Someone Saved My Life Tonight
One of the reasons the Phillies staff might be doing so well this year - 2nd best ERA in the NL - is pitching coach Vern Ruhle. His handling of the Astros' pitching staff was a big reason why Houston won 3 straight NL Central titles before last year. Like Podres and Stewart, Ruhle was a decent pitcher in his day and has enjoyed enough success and failure to know what works and what doesn't. Similar to Stewart's philosophy, Ruhle encourages his starters to plan to go deep into games and get themselves out of problems of their own creation rather than depending on the bullpen to bail them out. If the starter goes into the game thinking he needs to be efficient, he'll use his defense more, preferring to get one or two pitch outs rather than trying to make 3 perfect pitches to get the strikeout. By pitching more efficiently, he'll keep his defense more focused and the bullpen more rested and ready to finish the game if needed.

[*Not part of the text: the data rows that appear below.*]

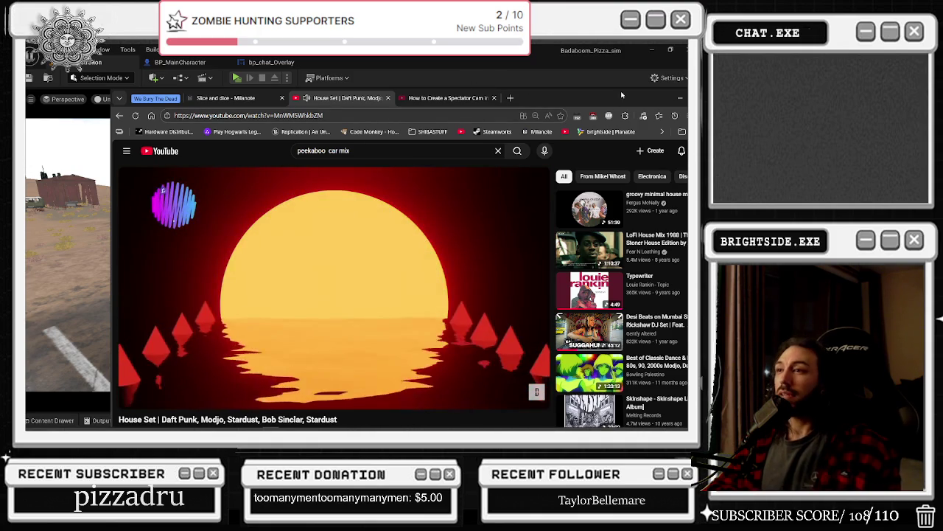
key("alt+Tab")
left_click_drag(311, 264, 361, 214)
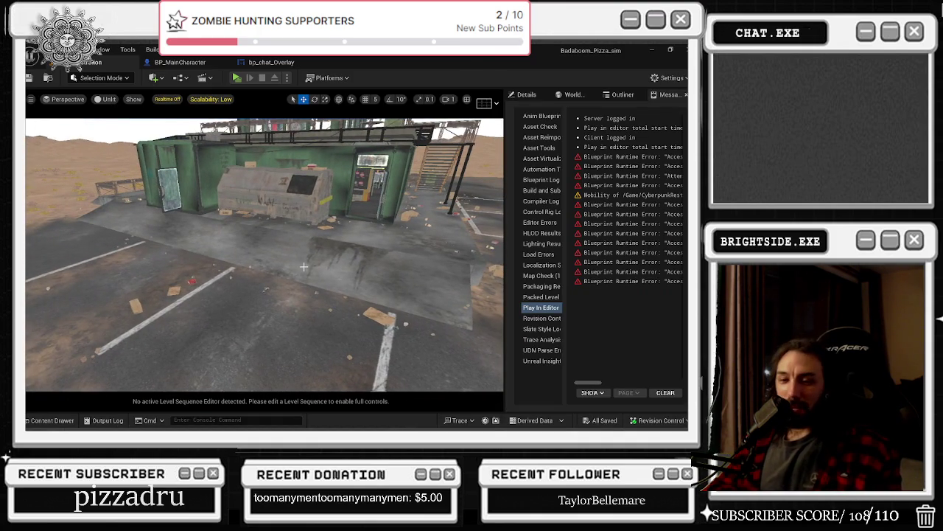
key("ctrl+space")
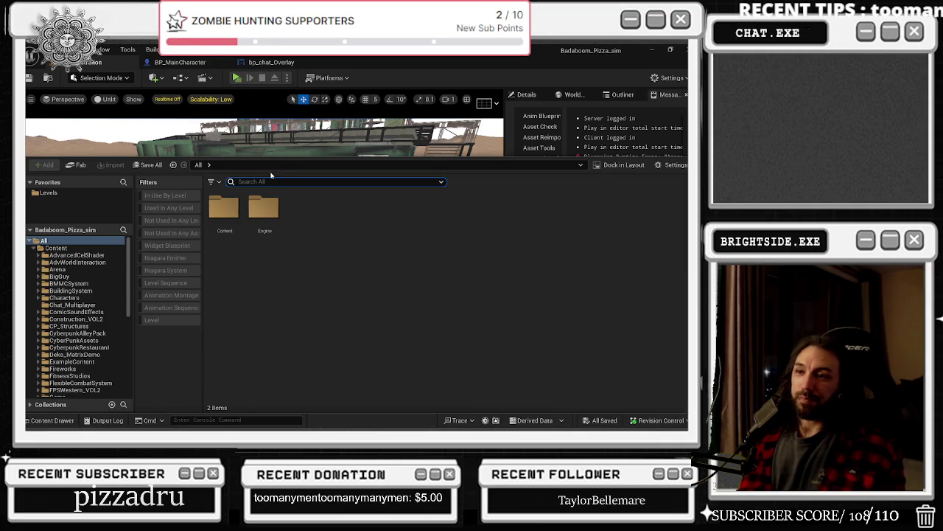
type("spike")
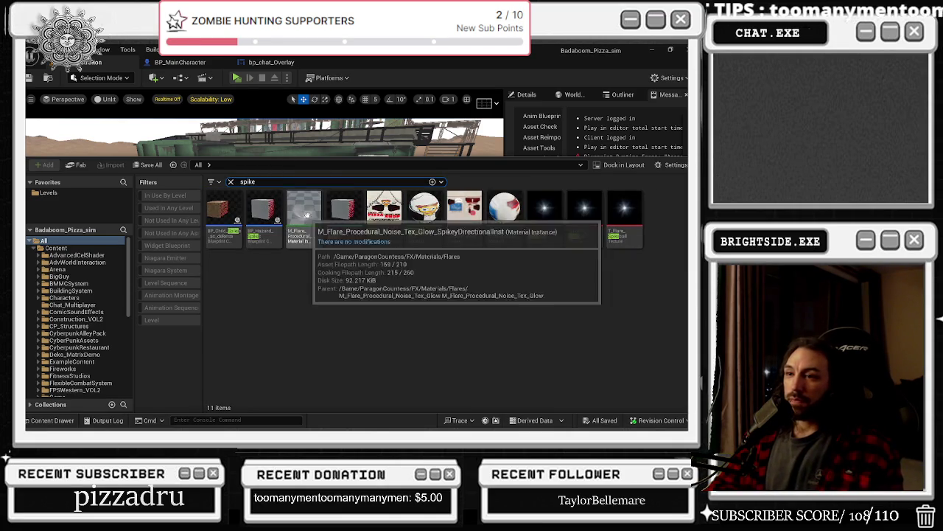
mouse_move(223, 214)
left_mouse_down()
mouse_move(235, 235)
mouse_move(229, 190)
mouse_move(180, 145)
mouse_move(178, 203)
mouse_move(262, 284)
mouse_move(284, 299)
mouse_move(315, 298)
mouse_move(307, 315)
mouse_move(255, 247)
left_mouse_up()
key("f")
key("e")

The plan is working to near perfection so far. The added bonus is that it also just might save Randy Wolf's career. Last year, Wolf threw at least 110 pitches in 19 starts, topping 120 in 11 of them, and was looking like a sure fire candidate for major reconstructive surgery. This year, he has topped 110 twice and 120 just once. After a rough start to the season, he has looked pretty good lately and may end up a pretty decent pitcher this year. Robert Person also topped 120 frequently last year (6 times), but has yet to record an outing of more than 120 pitches this year. Is it any coincidence that a guy with his talent is finally in the top 20 in the NL in both ERA and strikeouts?
Take Me to the Pilot
Pitchers who perform well above expectation often come from teams with great pitching coaches. Vern Ruhle (Phi), Joe Kerrigan (Bos), Dave Duncan (StL), Marcel Lachemann (Col), Mark Connor (Tor) each have solid histories of getting more out of their pitching staffs than was expected. Billy Connors and Larry Rothchild are also very good and might show up somewhere soon.
Every year, there are guys who come out of nowhere to have good or even great years. Don't be surprised if the majority of those guys come from pitching staffs led by this pitching coach elite.